Alberto e João baixaram a cabeça. Estariam envergonhados?
— Seu Deus se agrada com o que fazem — Ironizou. — Graças a vocês agora pertenço à religião da minha namorada, o direito e minha igreja se chama STF. Acredito nos direitos humanos: não os posso ver, mas sei que estão zelando por mim.
Os quatro ficaram mudos por alguns instantes até que o conciliador rompeu o silêncio.
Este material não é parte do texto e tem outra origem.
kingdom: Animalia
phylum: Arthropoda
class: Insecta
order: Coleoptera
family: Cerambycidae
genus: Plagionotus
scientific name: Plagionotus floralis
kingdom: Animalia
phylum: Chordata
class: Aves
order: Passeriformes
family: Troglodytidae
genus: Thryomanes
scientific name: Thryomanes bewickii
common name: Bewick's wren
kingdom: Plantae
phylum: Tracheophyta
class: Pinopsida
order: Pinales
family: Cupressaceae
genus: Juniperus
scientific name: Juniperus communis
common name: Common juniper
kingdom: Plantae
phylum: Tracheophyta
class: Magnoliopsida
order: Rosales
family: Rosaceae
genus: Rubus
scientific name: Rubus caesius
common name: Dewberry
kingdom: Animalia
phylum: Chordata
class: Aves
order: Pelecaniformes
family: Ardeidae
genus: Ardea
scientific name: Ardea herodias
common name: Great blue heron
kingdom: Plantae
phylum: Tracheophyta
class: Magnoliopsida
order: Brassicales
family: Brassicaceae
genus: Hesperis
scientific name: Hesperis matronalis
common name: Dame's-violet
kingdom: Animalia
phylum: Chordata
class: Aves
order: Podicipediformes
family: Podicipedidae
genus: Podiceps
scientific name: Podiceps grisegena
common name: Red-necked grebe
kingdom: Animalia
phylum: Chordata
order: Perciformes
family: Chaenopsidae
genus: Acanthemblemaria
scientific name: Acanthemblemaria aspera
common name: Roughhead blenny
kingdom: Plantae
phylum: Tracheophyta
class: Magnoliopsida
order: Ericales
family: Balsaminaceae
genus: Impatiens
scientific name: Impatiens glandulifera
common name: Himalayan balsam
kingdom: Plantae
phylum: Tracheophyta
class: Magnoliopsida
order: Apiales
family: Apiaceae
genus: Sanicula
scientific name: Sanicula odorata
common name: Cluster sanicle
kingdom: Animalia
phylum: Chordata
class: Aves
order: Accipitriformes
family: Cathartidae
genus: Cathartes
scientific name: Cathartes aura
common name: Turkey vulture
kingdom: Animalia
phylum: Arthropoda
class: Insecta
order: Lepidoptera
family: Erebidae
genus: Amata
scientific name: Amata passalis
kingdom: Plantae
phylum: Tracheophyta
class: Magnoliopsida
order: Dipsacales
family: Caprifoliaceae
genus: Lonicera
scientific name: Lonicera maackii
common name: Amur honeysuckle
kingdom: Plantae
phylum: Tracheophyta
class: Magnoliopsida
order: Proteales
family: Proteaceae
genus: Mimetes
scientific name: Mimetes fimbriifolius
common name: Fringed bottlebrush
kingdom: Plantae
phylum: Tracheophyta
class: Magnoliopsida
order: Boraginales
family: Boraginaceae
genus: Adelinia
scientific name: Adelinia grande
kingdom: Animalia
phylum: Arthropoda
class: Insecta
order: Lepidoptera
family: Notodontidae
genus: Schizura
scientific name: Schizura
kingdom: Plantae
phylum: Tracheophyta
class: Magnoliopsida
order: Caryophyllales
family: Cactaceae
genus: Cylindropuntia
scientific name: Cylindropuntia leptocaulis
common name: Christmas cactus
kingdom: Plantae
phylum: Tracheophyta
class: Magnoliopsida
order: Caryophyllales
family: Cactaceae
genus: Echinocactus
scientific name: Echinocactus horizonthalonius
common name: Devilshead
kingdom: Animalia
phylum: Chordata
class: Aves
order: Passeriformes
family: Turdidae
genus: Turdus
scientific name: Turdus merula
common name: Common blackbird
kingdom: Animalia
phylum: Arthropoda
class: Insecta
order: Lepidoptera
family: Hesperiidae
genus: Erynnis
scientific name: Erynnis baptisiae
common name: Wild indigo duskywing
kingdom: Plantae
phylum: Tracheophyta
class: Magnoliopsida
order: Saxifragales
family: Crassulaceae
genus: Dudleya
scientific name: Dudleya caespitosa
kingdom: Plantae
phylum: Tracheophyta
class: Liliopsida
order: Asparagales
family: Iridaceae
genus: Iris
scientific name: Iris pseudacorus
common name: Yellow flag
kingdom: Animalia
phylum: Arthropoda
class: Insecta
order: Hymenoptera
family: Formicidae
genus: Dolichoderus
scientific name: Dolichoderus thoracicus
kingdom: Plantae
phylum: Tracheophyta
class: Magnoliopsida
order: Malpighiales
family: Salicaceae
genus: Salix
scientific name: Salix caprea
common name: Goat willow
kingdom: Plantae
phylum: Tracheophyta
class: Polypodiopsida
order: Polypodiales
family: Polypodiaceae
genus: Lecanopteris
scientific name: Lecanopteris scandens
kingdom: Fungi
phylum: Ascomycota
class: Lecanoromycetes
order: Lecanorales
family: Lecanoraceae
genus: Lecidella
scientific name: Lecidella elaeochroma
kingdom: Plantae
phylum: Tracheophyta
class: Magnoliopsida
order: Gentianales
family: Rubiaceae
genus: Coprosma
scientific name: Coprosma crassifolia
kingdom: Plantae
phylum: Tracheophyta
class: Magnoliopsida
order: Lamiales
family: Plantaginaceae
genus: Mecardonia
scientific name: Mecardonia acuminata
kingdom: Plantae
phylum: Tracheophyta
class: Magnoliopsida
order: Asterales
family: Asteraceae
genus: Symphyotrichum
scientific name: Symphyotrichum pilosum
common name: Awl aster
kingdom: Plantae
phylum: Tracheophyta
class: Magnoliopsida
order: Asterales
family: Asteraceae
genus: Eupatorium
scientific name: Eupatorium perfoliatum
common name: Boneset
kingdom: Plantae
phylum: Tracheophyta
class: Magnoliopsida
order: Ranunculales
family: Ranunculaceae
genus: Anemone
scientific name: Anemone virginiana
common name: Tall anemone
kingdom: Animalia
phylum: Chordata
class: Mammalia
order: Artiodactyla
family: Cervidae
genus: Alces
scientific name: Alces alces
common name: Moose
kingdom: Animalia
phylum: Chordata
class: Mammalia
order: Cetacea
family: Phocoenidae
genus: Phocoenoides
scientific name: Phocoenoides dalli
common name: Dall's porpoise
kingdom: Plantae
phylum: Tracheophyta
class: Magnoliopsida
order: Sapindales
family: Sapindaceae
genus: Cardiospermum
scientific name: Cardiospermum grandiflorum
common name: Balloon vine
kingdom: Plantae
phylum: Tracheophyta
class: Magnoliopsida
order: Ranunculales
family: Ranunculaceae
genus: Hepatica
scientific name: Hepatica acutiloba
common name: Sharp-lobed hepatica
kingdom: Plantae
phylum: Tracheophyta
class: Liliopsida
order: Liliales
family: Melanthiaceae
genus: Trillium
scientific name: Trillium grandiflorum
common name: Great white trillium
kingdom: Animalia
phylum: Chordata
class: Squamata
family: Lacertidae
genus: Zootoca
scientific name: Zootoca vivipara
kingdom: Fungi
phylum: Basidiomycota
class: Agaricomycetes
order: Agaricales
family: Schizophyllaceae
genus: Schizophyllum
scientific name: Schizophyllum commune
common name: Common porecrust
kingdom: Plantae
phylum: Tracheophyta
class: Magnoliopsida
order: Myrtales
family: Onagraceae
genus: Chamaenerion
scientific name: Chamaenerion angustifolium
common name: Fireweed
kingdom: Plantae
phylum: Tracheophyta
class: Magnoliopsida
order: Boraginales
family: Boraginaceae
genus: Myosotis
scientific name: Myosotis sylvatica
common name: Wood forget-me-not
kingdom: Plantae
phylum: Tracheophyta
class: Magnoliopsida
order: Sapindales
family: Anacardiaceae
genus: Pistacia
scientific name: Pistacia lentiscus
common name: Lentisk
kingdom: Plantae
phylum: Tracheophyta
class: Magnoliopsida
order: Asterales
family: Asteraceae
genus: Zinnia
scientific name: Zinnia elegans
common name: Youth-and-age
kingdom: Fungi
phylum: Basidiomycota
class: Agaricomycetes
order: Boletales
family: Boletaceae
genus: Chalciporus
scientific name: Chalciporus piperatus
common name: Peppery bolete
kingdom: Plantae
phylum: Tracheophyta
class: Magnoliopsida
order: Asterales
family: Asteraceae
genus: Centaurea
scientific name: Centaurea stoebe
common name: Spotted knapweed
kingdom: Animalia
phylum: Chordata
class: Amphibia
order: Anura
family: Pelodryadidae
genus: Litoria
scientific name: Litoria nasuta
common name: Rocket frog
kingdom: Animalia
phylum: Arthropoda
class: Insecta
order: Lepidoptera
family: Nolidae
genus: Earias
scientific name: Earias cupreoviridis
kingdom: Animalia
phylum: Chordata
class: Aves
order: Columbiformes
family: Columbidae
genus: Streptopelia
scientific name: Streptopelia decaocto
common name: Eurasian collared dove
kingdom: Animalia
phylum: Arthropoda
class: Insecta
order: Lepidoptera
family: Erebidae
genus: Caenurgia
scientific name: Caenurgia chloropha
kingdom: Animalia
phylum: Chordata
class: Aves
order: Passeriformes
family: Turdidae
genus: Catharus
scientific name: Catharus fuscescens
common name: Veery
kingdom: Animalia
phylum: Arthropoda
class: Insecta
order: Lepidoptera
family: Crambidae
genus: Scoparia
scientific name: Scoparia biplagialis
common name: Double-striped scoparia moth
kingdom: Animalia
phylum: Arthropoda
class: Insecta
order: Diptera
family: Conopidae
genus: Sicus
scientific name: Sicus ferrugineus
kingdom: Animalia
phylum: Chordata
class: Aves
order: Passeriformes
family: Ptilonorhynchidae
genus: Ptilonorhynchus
— Acho que daqui não sairá um acordo, mas, antes de dar por encerrado nosso encontro, gostaria de fazer algumas colocações. Não deveria, mas me sinto obrigado a isso.
Olhou para Alberto.
— Senhor Alberto, não sei quem está errado nisto tudo, mas você, como um profeta das escrituras, deveria pregar aquilo que foi ensinado. Quando Jesus andava pelo mundo ele curou quem não tinha cura e perdoou os condenados. Se o senhor se julga superior aos outros, não deveria também orar por eles, pedindo que Jesus os perdoasse, pois aqueles não sabem oque fazem?
Mirou João.
— Senhor João, você é um veterano da adoração. Conhece a bíblia de início ao fim. Compreendo que tenha se sentido ofendido com a conduta do colega, mas não foi o seu Jesus que disse "se lhe ferir a face direita, ofereça também a esquerda"? E mais, senhores religiosos, quantos pecadores Jesus ordenou que fossem perseguidos? Querem realmente cercear o direito desta jovem a ter fé?
Mirou Tainá.
— Seria fácil agora olhar para você, jovem do STF, e enaltecer aquilo que fez, mas eu seria hipócrita. Tudo que eles fizeram a você foi errado, eu sei. Eles falharam com a própria fé, mas e você, será que não violou os seus próprios mandamentos? Assim como eles usam a Bíblica Sagrada, você usa a Constituição Federal. Lá está escrito que você tem o direito à dignidade e a não sofrer qualquer tipo de discriminação
— levantou o indicador. — Mas também diz que eles têm o direito aos cultos religiosos. Quando você resolve se vingar, atentando contra os atos deles, está jogando mais gasolina na fogueira. Erro não sana erro. E da mesma forma que eles violaram seus direitos, você violou a imagem deles. Será que os ministros, seus sacerdotes ficariam felizes com isso?
Enfiou as mãos nos bolsos.
— Por fim, nobres convidados, espero que reflitam sobre tudo isso. Será que algum de vocês tem razão nisto tudo?
Virou-se na direção da porta e se foi.
— Sessão encerrada. Não perderei tempo marcando uma nova.